Celebrating Christian holidays in Canadian Public Schools
We are Canadiasn. But we have one more identity that is respected and celebrated across Canada. And that is we are also a diverse nation. Canadians are white, black, brown and pale. Also, Canadians are Christian, Jews, Muslims, Natives, Hindus, atheists and people of other faiths. As far as we celebrate all the other Canadian holidays with each other and commemorate holidaying, non-Christians are also concerned to the level of mortification that their children are learning more about Halloween than Hanuka, more about Christmas that Eid and Diwali. This is because each and every christian event is celebrated in our public schools and that tend to take away the religious faith and beliefs of our children. Should the public schools be allowed to do that to our children?
Canadian School System
In Canada, we have two type of schools systems supported by the government. One is Catholic and the other is Public. There are other private schools too but in a very small number. Most of the Canadian children are enrolled in Public schools and only Christian Catholic children are allowed to attend the Catholic schools.
So my question is, if Canadian school system does give the leverage to Christians by way of Catholic schooling system, they why is there a need felt to get children, who attend public schools, accustomed to christian holidays going to public schools? Is there a specific reason or agenda? I hope not because then it would give rise to a controversy. But we should question what's going on and why is this going on?
What does the policy say?
The Board of Trustees’ Executive Limitations Policy EL-6: Instructional Programming says:
- The Chief Superintendent shall not fail to ensure that the district’s instructional program achieves the Board’s Ends policies for individual student learning.
Accordingly, the Chief Superintendent shall not fail to:
- Assure that no program emphasizes a particular religion, notwithstanding the School Act definition of alternative programs.
- The Calgary Board of Education accepts children of all faiths and creeds, and it must show understanding and respect for differences arising from differences in faith, while encouraging inquiry and discussion in the continuing search for truth, which is the hallmark of a growing, rational being.
The Calgary Board of Education endorses teaching students about religion not the teaching of religion (Source: http://cbe.ab.ca/policies/policies/ar3067.pdf)
Should Christian holidays be celebrated at Public schools in Canada?
How public schools are not following policy?
By not talking about other religious holidays and celebration, the Public Schools are violating the essence of diversity and their ``on-paper`` policy.
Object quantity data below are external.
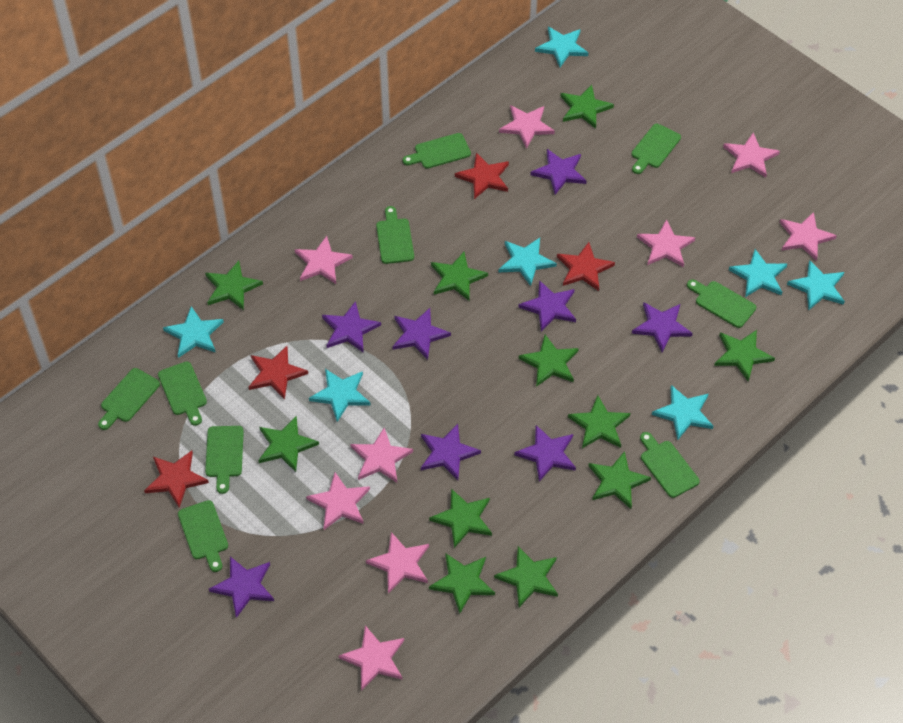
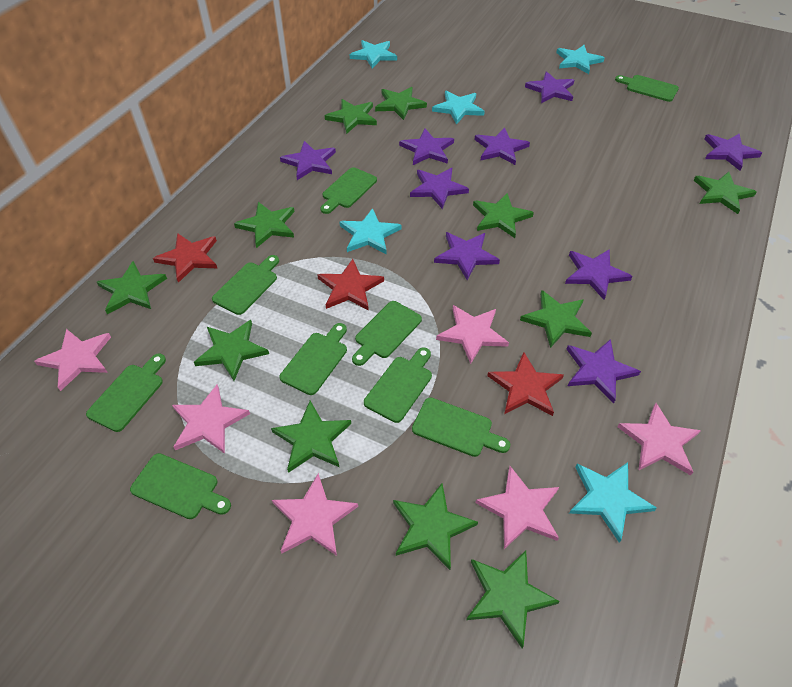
pink star: [295,236,353,284] [306,472,370,530] [339,625,404,691] [350,428,413,483] [366,532,429,593] [499,105,555,149] [637,219,695,267] [723,133,780,178] [780,212,837,261] = 9 -> [34,329,111,391] [172,385,250,454] [272,473,358,556] [436,305,509,364] [475,466,559,549] [618,403,701,475] = 6
purple star: [209,557,274,618] [322,301,381,353] [393,308,451,360] [421,424,481,480] [514,425,576,482] [518,280,576,332] [531,149,587,195] [632,302,693,352] = 8 -> [280,141,336,180] [399,129,454,165] [410,168,469,209] [434,232,500,280] [474,127,530,165] [525,71,574,103] [565,249,633,300] [567,339,641,404] [704,134,762,171] = 9
red star: [144,451,209,508] [249,346,308,400] [455,153,509,199] [557,242,615,291] = 4 -> [153,233,217,283] [317,259,384,311] [487,352,564,416] = 3
turquoise star: [163,306,224,358] [309,369,371,422] [499,238,557,286] [535,27,588,67] [652,385,713,440] [729,249,787,297] [787,260,845,311] = 7 -> [339,208,402,254] [350,40,397,68] [432,91,485,125] [556,45,604,74] [569,462,657,543] = 5

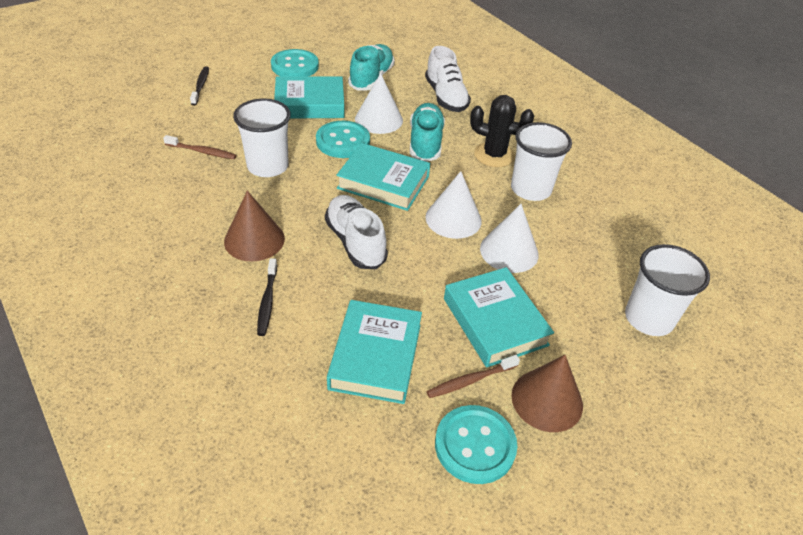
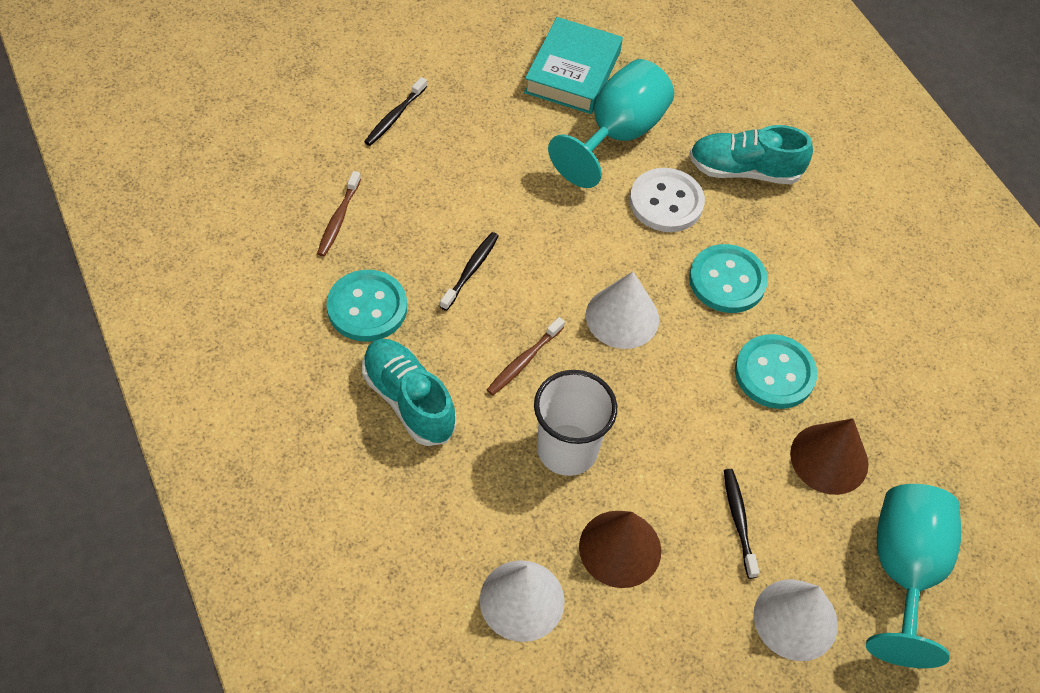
black cactus: [470,95,534,167] = 1 -> none = 0
black toothbrush: [190,66,209,106] [257,258,277,336] = 2 -> [364,77,427,146] [440,232,499,311] [724,469,760,579] = 3
turquoise book: [274,76,345,119] [327,300,422,404] [336,143,430,211] [444,267,554,367] = 4 -> [524,17,623,114] = 1
turquoise goblet: none = 0 -> [548,59,674,188] [866,484,961,668] = 2
white button: none = 0 -> [630,168,705,232] = 1
white cup: [233,98,291,177] [511,122,572,201] [625,244,710,336] = 3 -> [534,370,617,476] = 1
white shoe: [325,195,388,269] [425,46,471,112] = 2 -> none = 0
I have an eight year old. She knows about all the holidays and she is burdened and pressured in her school to follow the footsteps of her peers as the whole school is celebrating the occasion. Not only this, but we are also burdened by the cost of celebrating the events and occasions. I don't have a problem with Remembrance Day, or Canada Day or Family Day. But, I do have a problem with Christmas choir (my daughter was made to take part in it last year) and Halloween costumes and Easter Eggs.Not that I am against them, certainly no. But I am against the idea that every child enrolled in school has to take part in it. I once objected but was silenced in the name of diversity. If this is diversity, then why don't celebrate Diwali (Hindu occasion) or Eid (Muslim occasion) or Chinese New Year.
My child does not know about her faith related events, but she knows about Good Friday and why it is celebrated. Are we following the policy here or to begin with diversity?
Is there a solution?
I sent my kid back home last year. My main motivation was for her to attend some of her festivities of her faith and understand their importance. When she came back and started going to school, she talked about her trip and festivities she attended to her classmates. She was then tagged as weird and different. In words of one of her classmates, ``You have a different God``.
Seriously, this is how she was perceived. And this making a laugh out of diversity.
So, my answer is a big No. There is no solution, until and unless Public schools themselves tries to adhere to their policy. I understand that most of the teaching staff at Public schools are of Christian faith. But that should not be the cause of this trend, not now and not ever.